[Entries taken from a collection]
• • • •

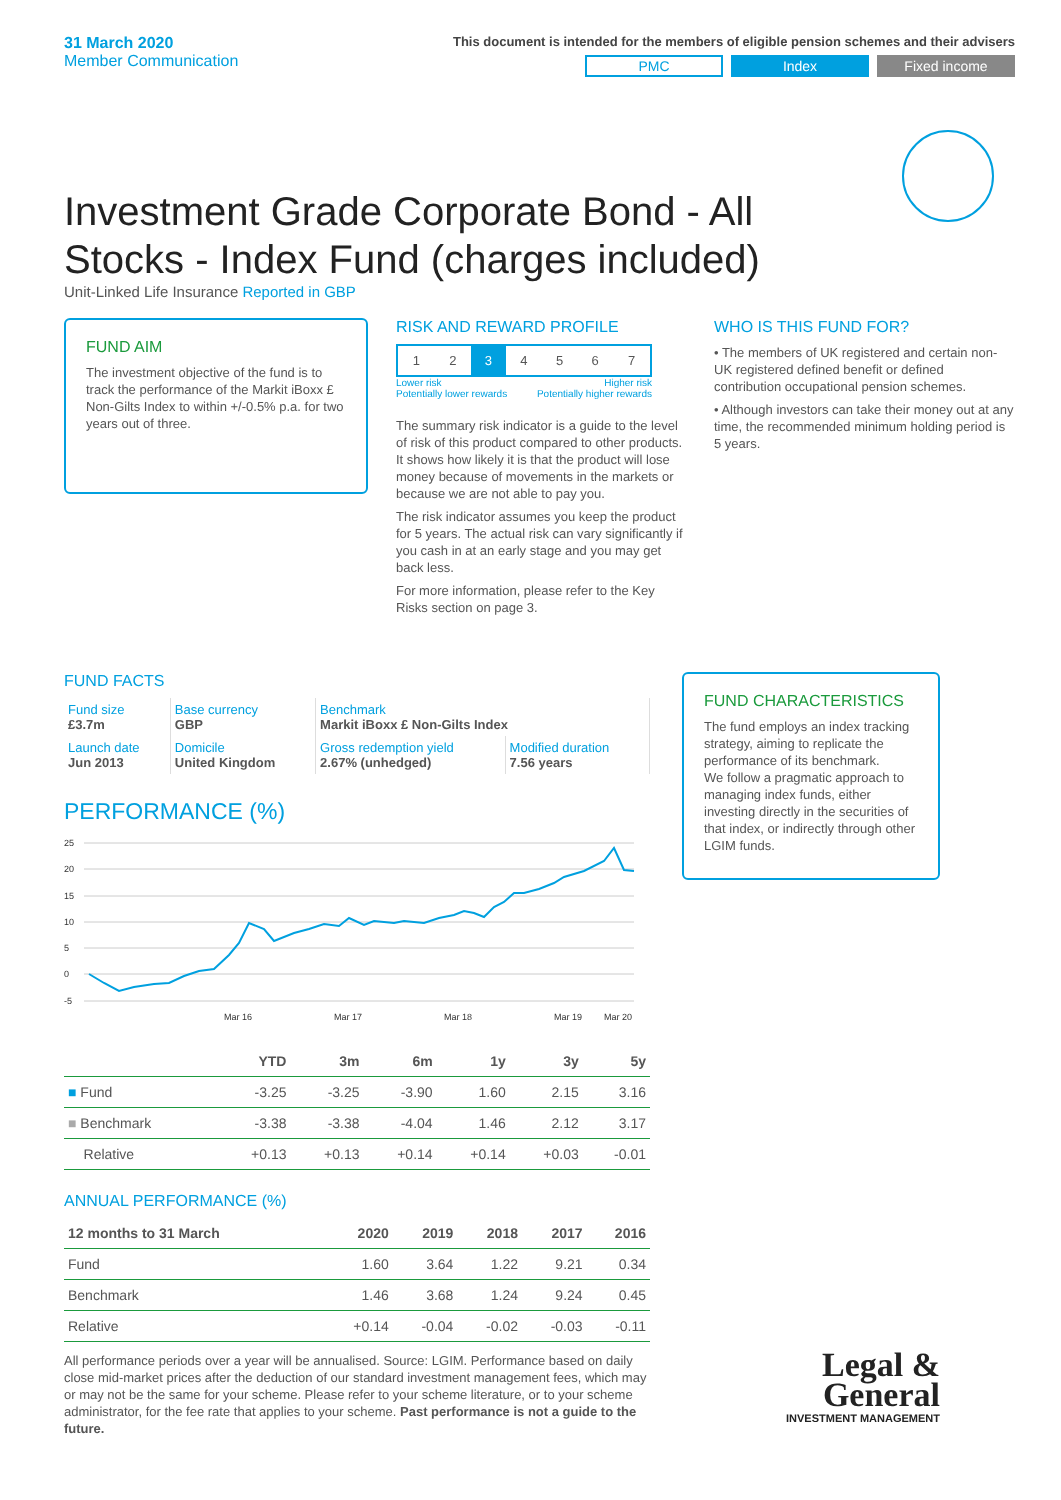31 March 2020
Member Communication
This document is intended for the members of eligible pension schemes and their advisers
PMC Index Fixed income
Investment Grade Corporate Bond - All Stocks - Index Fund (charges included)
Unit-Linked Life Insurance Reported in GBP
FUND AIM
The investment objective of the fund is to track the performance of the Markit iBoxx £ Non-Gilts Index to within +/-0.5% p.a. for two years out of three.
RISK AND REWARD PROFILE
| 1 | 2 | 3 | 4 | 5 | 6 | 7 |
Lower risk
Potentially lower rewards Higher risk
Potentially higher rewards
The summary risk indicator is a guide to the level of risk of this product compared to other products. It shows how likely it is that the product will lose money because of movements in the markets or because we are not able to pay you.
The risk indicator assumes you keep the product for 5 years. The actual risk can vary significantly if you cash in at an early stage and you may get back less.
For more information, please refer to the Key Risks section on page 3.
WHO IS THIS FUND FOR?
• The members of UK registered and certain non-UK registered defined benefit or defined contribution occupational pension schemes.
• Although investors can take their money out at any time, the recommended minimum holding period is 5 years.
FUND FACTS
| Fund size £3.7m | Base currency GBP | Benchmark Markit iBoxx £ Non-Gilts Index | |
| Launch date Jun 2013 | Domicile United Kingdom | Gross redemption yield 2.67% (unhedged) | Modified duration 7.56 years |
PERFORMANCE (%)
25
20
15
10
5
0
-5
Mar 16
Mar 17
Mar 18
Mar 19
Mar 20
| | YTD | 3m | 6m | 1y | 3y | 5y |
| --- | --- | --- | --- | --- | --- | --- |
| ■ Fund | -3.25 | -3.25 | -3.90 | 1.60 | 2.15 | 3.16 |
| ■ Benchmark | -3.38 | -3.38 | -4.04 | 1.46 | 2.12 | 3.17 |
| Relative | +0.13 | +0.13 | +0.14 | +0.14 | +0.03 | -0.01 |
ANNUAL PERFORMANCE (%)
| 12 months to 31 March | 2020 | 2019 | 2018 | 2017 | 2016 |
| --- | --- | --- | --- | --- | --- |
| Fund | 1.60 | 3.64 | 1.22 | 9.21 | 0.34 |
| Benchmark | 1.46 | 3.68 | 1.24 | 9.24 | 0.45 |
| Relative | +0.14 | -0.04 | -0.02 | -0.03 | -0.11 |
All performance periods over a year will be annualised. Source: LGIM. Performance based on daily close mid-market prices after the deduction of our standard investment management fees, which may or may not be the same for your scheme. Please refer to your scheme literature, or to your scheme administrator, for the fee rate that applies to your scheme. Past performance is not a guide to the future.
FUND CHARACTERISTICS
The fund employs an index tracking strategy, aiming to replicate the performance of its benchmark.
We follow a pragmatic approach to managing index funds, either investing directly in the securities of that index, or indirectly through other LGIM funds.
Legal &
General
INVESTMENT MANAGEMENT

• • • •

* **What you are asked to do**
Reproduce the records verbatim, omitting all images they contain.

* **Your solution**
31 March 2020
Member Communication
This document is intended for the members of eligible pension schemes and their advisers
PMC Index Fixed income
Investment Grade Corporate Bond - All Stocks - Index Fund (charges included)
Unit-Linked Life Insurance Reported in GBP
FUND AIM
The investment objective of the fund is to track the performance of the Markit iBoxx £ Non-Gilts Index to within +/-0.5% p.a. for two years out of three.
RISK AND REWARD PROFILE
| 1 | 2 | 3 | 4 | 5 | 6 | 7 |
Lower risk
Potentially lower rewards Higher risk
Potentially higher rewards
The summary risk indicator is a guide to the level of risk of this product compared to other products. It shows how likely it is that the product will lose money because of movements in the markets or because we are not able to pay you.
The risk indicator assumes you keep the product for 5 years. The actual risk can vary significantly if you cash in at an early stage and you may get back less.
For more information, please refer to the Key Risks section on page 3.
WHO IS THIS FUND FOR?
• The members of UK registered and certain non-UK registered defined benefit or defined contribution occupational pension schemes.
• Although investors can take their money out at any time, the recommended minimum holding period is 5 years.
FUND FACTS
| Fund size £3.7m | Base currency GBP | Benchmark Markit iBoxx £ Non-Gilts Index | |
| Launch date Jun 2013 | Domicile United Kingdom | Gross redemption yield 2.67% (unhedged) | Modified duration 7.56 years |
PERFORMANCE (%)
25
20
15
10
5
0
-5
Mar 16
Mar 17
Mar 18
Mar 19
Mar 20
| | YTD | 3m | 6m | 1y | 3y | 5y |
| --- | --- | --- | --- | --- | --- | --- |
| ■ Fund | -3.25 | -3.25 | -3.90 | 1.60 | 2.15 | 3.16 |
| ■ Benchmark | -3.38 | -3.38 | -4.04 | 1.46 | 2.12 | 3.17 |
| Relative | +0.13 | +0.13 | +0.14 | +0.14 | +0.03 | -0.01 |
ANNUAL PERFORMANCE (%)
| 12 months to 31 March | 2020 | 2019 | 2018 | 2017 | 2016 |
| --- | --- | --- | --- | --- | --- |
| Fund | 1.60 | 3.64 | 1.22 | 9.21 | 0.34 |
| Benchmark | 1.46 | 3.68 | 1.24 | 9.24 | 0.45 |
| Relative | +0.14 | -0.04 | -0.02 | -0.03 | -0.11 |
All performance periods over a year will be annualised. Source: LGIM. Performance based on daily close mid-market prices after the deduction of our standard investment management fees, which may or may not be the same for your scheme. Please refer to your scheme literature, or to your scheme administrator, for the fee rate that applies to your scheme. Past performance is not a guide to the future.
FUND CHARACTERISTICS
The fund employs an index tracking strategy, aiming to replicate the performance of its benchmark.
We follow a pragmatic approach to managing index funds, either investing directly in the securities of that index, or indirectly through other LGIM funds.
Legal &
General
INVESTMENT MANAGEMENT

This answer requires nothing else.